Coy, who interrupted her first year of teaching at Pope John XXIII Catholic School Community school in Phoenix during the Thanksgiving break for the filming of My Big Fat Obnoxious Fiance, had been on unpaid administrative leave but under contract since the program began filming.

Earlier this month, after having expected Coy to return to work after the school's December holiday break, Pope John XXIII Principal Bill Langley had given Coy a January 16 deadline to decide whether she wanted to return to the school. At the time, Langley told The Arizona Republic that "She has obligations there and she has obligations here." "She has to let us know which obligations come first."

In his intereview with the Republic, Langley also explained his concerns regarding having one of his elementary school teachers appear in the provocative FOX program. "I see commercials like that, then I don't watch shows like that," Langley said. "I'll probably look in on it, though, precisely because I am the principal of the school where she teaches."

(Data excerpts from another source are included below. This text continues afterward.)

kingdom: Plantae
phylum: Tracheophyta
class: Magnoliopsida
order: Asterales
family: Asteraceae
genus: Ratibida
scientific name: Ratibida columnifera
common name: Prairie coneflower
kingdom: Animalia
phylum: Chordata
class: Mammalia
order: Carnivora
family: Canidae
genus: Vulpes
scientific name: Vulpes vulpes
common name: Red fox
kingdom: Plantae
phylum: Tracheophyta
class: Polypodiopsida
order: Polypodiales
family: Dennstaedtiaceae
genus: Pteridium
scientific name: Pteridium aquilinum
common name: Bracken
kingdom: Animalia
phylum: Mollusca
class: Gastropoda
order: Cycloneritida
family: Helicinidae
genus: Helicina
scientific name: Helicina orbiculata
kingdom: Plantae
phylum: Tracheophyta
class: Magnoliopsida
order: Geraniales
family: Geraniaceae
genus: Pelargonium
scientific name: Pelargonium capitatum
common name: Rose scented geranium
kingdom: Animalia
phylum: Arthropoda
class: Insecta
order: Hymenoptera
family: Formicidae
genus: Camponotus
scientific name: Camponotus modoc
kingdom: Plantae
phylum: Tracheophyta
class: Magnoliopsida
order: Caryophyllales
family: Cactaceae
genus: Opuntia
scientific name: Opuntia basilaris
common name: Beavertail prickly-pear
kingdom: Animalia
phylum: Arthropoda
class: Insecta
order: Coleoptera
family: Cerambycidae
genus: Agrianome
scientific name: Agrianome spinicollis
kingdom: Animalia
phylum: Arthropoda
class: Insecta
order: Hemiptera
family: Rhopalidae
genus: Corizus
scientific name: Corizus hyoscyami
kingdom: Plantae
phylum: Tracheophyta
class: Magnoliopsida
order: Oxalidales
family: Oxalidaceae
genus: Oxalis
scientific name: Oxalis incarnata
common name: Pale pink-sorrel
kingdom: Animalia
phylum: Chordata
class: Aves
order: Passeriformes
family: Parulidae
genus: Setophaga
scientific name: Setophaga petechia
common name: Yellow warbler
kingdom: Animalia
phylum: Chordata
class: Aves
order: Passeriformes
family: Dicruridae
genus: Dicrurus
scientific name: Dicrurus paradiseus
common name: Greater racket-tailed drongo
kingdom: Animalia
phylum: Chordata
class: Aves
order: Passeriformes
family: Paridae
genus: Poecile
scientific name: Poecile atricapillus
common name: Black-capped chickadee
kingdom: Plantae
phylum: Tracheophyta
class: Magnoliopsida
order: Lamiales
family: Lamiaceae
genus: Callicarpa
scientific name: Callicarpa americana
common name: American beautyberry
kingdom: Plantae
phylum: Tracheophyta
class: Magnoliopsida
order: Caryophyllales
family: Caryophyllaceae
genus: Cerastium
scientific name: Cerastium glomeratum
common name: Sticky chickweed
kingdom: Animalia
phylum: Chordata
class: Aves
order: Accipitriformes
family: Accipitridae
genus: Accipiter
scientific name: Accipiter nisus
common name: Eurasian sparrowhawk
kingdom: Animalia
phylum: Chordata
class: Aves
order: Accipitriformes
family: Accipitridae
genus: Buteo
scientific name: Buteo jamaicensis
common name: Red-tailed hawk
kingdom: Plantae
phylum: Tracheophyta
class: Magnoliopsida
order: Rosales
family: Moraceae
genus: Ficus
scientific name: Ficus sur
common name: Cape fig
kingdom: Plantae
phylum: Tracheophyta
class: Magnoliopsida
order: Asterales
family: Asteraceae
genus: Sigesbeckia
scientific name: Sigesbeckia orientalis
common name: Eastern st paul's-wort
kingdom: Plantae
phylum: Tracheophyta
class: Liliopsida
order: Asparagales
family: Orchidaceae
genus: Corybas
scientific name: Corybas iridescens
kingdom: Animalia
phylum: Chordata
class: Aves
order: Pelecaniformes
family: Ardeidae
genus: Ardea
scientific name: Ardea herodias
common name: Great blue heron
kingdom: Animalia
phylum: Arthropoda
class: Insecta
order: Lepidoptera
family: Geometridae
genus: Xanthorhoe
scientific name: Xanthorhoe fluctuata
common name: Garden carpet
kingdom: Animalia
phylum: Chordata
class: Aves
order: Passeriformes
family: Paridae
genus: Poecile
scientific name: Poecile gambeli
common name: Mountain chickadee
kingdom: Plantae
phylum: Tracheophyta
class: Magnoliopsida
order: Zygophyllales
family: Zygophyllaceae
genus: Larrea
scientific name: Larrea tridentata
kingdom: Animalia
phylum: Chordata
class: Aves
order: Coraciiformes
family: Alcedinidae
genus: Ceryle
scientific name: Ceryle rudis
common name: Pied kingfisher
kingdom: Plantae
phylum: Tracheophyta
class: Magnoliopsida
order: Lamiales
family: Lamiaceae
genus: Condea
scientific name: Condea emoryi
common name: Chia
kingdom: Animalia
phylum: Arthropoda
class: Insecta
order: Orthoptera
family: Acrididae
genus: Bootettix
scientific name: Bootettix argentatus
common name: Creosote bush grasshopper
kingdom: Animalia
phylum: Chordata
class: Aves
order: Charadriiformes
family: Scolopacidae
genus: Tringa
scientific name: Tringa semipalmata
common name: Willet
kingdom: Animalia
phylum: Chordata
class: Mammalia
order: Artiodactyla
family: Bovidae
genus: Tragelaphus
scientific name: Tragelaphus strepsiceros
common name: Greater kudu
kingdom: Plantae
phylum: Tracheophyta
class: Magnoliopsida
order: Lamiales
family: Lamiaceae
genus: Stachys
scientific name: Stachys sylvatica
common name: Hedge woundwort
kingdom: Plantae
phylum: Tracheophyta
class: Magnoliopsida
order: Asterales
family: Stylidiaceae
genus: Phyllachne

After learning the particulars of the program upon seeing Coy appear in the commercials that FOX aired before the show premiered, Langley sent a letter to parents, alerting them to Coy's leave and her upcoming TV appearance. Given the program's premise of marrying a stranger on television for money, Langley explained he felt was concerned the program might conflict with the school's Catholic values. "There's a certain set of values at a Catholic school. Certainly we have a moral obligation under our faith to make a judgment call, not to pre-judge, but to make a call on that," Langley said. "You can't be teaching and do a show like that." "I've got 35 first-grade children who had their teacher leave them," he said. "They don't conceptually know what's going on."

Despite the Friday, January 16 deadline, The Republic reported that Coy only finally got around to informing Langley of her decision of Wednesday, January 21. Phoenix Diocese spokeswoman Mary Jo West told the paper that Coy offered her formal resignation to Langley by telephone at 10:10 AM on Wednesday. "It's simply a contractual decision," West said. "You can't serve two masters, and as a first-grade teacher, she needs to be there every day. It was a hard decision to make. We certainly wish her well."

Reached by The Republic on the Friday of her deadline, Coy had told the paper that she was unsure about her future. "I'm young and I did this for the experience, and who knows what's going to happen?" Coy said. "But right now, I'm just taking it day by day. And hopefully, yes, definitely, I'd like to go back to teaching. I'm just going to see what happens."

It sounds like Coy knew well before Wednesday what her final decision was... too bad she couldn't respect her employer enough to inform them of her decision by the previously agreed upon deadline. It certainly wasn't because she was working on drafting her formal letter of resignation.